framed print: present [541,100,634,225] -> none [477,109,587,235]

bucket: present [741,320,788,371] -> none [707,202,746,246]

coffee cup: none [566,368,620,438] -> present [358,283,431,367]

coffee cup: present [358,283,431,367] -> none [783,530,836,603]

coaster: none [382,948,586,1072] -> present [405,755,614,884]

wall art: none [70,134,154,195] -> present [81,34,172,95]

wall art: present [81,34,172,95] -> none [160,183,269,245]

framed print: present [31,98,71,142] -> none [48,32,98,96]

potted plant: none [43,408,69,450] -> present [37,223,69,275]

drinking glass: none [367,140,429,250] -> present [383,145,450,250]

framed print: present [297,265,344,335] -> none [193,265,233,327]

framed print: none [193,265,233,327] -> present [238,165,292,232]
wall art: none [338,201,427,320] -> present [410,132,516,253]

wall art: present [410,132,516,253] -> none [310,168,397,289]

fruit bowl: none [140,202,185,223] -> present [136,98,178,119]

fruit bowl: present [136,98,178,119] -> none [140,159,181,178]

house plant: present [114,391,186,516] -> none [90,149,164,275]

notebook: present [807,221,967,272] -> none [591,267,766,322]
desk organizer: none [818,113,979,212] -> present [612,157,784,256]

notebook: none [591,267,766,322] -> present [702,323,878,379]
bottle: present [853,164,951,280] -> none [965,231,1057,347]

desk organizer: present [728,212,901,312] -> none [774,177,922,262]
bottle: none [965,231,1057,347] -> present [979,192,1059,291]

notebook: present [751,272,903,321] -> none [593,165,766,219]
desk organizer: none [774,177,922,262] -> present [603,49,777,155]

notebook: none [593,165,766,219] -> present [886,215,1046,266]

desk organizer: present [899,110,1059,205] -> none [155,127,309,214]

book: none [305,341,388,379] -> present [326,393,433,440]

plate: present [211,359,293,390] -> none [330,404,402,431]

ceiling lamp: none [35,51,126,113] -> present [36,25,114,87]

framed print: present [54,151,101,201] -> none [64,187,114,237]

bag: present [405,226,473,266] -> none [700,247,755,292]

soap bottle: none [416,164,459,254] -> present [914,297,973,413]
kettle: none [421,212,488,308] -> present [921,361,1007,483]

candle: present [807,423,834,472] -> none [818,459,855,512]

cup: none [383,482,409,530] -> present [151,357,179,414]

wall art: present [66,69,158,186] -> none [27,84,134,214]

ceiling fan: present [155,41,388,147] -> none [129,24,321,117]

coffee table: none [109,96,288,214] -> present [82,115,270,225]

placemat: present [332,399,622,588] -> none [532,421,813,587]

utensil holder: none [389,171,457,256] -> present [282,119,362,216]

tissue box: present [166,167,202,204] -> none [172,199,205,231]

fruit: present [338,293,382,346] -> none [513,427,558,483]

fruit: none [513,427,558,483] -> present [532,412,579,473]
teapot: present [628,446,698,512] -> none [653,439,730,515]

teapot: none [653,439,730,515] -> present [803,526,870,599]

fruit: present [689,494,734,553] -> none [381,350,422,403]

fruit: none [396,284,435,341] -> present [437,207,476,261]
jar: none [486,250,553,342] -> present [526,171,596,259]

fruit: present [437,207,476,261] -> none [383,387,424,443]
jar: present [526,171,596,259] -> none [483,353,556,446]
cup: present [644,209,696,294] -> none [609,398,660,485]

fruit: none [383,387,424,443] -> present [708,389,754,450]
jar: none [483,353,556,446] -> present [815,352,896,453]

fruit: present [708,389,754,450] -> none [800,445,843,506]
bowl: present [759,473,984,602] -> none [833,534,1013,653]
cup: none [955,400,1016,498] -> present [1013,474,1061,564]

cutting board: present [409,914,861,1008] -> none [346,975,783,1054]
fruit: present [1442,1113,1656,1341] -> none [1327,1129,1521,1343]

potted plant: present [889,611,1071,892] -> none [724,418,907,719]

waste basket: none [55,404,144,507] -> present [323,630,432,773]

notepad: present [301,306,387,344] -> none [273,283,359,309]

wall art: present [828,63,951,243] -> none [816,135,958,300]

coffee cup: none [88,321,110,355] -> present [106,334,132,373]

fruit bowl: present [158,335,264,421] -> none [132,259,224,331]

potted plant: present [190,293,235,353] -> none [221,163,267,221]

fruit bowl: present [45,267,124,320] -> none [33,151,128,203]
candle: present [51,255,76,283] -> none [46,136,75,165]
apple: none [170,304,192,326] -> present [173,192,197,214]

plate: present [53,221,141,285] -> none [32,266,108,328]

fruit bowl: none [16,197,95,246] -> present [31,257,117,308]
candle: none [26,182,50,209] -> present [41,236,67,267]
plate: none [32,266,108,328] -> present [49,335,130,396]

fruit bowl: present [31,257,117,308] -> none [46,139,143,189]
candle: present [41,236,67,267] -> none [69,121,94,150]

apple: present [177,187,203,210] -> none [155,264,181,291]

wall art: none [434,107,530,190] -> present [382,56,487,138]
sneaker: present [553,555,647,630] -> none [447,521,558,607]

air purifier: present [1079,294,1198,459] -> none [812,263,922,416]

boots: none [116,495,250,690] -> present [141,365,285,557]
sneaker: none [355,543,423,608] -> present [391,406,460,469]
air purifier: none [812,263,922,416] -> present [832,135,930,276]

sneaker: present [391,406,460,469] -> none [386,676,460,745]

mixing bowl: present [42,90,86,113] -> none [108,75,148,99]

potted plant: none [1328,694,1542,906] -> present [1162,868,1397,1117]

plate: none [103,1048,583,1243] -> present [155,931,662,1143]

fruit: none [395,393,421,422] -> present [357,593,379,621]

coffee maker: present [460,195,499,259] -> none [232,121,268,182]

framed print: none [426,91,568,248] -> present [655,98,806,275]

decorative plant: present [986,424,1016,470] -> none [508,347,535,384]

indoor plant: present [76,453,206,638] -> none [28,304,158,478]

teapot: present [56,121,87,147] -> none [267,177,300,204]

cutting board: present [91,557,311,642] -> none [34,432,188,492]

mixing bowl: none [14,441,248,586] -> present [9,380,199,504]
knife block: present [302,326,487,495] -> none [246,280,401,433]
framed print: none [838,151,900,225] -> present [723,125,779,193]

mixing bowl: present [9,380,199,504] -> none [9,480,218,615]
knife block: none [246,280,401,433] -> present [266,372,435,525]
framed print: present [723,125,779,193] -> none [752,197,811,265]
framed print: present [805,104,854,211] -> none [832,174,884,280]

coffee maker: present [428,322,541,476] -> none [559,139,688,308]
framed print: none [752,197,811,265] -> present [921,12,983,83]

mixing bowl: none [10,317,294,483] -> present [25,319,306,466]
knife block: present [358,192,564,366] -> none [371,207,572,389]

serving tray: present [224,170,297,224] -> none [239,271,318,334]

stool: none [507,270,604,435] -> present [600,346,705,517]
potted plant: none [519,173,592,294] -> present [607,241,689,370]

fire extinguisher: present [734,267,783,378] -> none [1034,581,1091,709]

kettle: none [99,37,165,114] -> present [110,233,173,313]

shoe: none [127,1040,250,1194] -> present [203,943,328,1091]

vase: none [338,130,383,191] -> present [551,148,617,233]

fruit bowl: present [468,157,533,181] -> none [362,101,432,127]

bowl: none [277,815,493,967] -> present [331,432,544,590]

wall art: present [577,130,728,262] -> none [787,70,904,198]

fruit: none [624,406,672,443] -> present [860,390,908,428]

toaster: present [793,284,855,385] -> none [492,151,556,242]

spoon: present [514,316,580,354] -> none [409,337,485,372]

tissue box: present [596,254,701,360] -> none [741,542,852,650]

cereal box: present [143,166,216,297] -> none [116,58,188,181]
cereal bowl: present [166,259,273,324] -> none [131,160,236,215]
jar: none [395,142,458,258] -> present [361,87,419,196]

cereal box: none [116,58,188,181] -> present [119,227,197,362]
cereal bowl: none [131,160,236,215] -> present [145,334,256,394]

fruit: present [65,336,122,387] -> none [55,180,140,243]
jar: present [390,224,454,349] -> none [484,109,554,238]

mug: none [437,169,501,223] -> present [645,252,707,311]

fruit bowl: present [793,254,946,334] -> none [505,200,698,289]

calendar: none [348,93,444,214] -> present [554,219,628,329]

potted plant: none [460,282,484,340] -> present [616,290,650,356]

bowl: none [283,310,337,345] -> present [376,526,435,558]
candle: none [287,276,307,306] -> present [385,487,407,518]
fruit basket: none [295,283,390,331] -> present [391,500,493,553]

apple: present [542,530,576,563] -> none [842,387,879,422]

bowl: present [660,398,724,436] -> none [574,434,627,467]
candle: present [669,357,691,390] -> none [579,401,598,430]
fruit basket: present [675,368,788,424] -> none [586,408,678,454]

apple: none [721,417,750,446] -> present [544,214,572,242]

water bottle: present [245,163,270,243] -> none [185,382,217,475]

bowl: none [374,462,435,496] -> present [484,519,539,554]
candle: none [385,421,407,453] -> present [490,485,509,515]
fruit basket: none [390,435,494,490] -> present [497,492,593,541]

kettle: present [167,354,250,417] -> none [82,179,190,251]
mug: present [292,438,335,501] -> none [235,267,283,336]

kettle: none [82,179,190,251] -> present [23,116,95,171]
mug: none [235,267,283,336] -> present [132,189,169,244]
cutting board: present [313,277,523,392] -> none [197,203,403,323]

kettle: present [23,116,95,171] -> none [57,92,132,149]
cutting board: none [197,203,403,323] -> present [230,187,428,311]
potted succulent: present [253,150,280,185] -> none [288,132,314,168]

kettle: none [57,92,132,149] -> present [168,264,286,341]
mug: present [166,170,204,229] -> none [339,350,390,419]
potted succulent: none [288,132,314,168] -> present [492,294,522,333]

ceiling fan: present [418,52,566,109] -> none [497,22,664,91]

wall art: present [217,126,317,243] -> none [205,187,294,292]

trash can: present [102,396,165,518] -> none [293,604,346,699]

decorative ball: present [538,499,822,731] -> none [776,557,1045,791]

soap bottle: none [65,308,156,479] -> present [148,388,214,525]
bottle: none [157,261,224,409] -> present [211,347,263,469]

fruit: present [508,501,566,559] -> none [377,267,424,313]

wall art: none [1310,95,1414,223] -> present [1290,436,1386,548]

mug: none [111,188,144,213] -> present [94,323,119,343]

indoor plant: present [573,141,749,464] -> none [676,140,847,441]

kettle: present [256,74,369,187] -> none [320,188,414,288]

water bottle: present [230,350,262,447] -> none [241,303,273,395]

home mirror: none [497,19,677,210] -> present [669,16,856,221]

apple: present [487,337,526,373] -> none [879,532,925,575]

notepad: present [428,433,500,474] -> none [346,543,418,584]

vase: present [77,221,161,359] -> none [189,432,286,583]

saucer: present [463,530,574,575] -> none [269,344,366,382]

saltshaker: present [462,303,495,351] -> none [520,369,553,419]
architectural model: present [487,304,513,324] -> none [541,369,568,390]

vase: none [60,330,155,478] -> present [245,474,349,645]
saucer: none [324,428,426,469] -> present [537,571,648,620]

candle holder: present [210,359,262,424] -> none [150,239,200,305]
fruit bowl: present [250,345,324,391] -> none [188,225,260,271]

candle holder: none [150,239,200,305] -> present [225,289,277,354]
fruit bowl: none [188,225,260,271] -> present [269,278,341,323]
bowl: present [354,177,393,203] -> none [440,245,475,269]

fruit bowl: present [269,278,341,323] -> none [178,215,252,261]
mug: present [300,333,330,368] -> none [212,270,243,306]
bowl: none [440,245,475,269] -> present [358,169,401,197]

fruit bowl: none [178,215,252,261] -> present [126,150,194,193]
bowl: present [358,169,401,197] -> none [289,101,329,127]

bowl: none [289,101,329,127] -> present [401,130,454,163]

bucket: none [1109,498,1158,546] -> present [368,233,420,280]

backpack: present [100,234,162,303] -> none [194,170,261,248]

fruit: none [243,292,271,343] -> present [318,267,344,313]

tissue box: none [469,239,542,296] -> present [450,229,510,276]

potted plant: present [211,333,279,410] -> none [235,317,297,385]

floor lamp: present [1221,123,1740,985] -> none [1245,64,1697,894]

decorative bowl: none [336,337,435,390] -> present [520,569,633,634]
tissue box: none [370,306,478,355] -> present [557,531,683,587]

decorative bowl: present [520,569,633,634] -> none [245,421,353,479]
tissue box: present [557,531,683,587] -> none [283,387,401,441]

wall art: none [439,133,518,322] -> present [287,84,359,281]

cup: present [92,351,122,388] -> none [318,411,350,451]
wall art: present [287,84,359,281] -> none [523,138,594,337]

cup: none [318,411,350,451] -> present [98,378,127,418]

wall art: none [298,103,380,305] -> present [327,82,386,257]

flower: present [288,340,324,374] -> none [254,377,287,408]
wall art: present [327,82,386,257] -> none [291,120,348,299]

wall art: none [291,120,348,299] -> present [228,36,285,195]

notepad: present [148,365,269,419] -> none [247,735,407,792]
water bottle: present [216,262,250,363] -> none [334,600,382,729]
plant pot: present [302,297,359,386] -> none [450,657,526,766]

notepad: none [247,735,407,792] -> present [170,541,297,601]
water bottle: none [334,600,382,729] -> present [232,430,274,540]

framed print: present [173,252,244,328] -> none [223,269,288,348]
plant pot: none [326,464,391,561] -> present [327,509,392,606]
══════
* _WHAT TO DO_
From the records above, print only the lines between the one holding "coffee table: none" and the one holding "fruit: present [437,207,476,261]", inclusive, exactly as they stand.

* _RESULT OF THE EXERCISE_
coffee table: none [109,96,288,214] -> present [82,115,270,225]

placemat: present [332,399,622,588] -> none [532,421,813,587]

utensil holder: none [389,171,457,256] -> present [282,119,362,216]

tissue box: present [166,167,202,204] -> none [172,199,205,231]

fruit: present [338,293,382,346] -> none [513,427,558,483]

fruit: none [513,427,558,483] -> present [532,412,579,473]
teapot: present [628,446,698,512] -> none [653,439,730,515]

teapot: none [653,439,730,515] -> present [803,526,870,599]

fruit: present [689,494,734,553] -> none [381,350,422,403]

fruit: none [396,284,435,341] -> present [437,207,476,261]
jar: none [486,250,553,342] -> present [526,171,596,259]

fruit: present [437,207,476,261] -> none [383,387,424,443]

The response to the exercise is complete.